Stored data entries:
*** Begin section ***

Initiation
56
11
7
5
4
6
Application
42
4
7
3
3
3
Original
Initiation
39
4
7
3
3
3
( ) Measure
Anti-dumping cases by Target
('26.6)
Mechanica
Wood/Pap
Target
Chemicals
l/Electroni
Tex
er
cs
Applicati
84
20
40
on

*** End section ***
*** Begin section ***

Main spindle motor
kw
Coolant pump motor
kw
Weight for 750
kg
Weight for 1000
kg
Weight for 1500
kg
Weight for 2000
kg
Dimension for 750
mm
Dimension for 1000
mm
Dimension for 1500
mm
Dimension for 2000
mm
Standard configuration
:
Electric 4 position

*** End section ***

What this task involves: Return the rows word for word, starting at the line that has "Main spindle motor" and stopping after the line that has "Electric 4 position".

Exercise answer:
Main spindle motor
kw
Coolant pump motor
kw
Weight for 750
kg
Weight for 1000
kg
Weight for 1500
kg
Weight for 2000
kg
Dimension for 750
mm
Dimension for 1000
mm
Dimension for 1500
mm
Dimension for 2000
mm
Standard configuration
:
Electric 4 position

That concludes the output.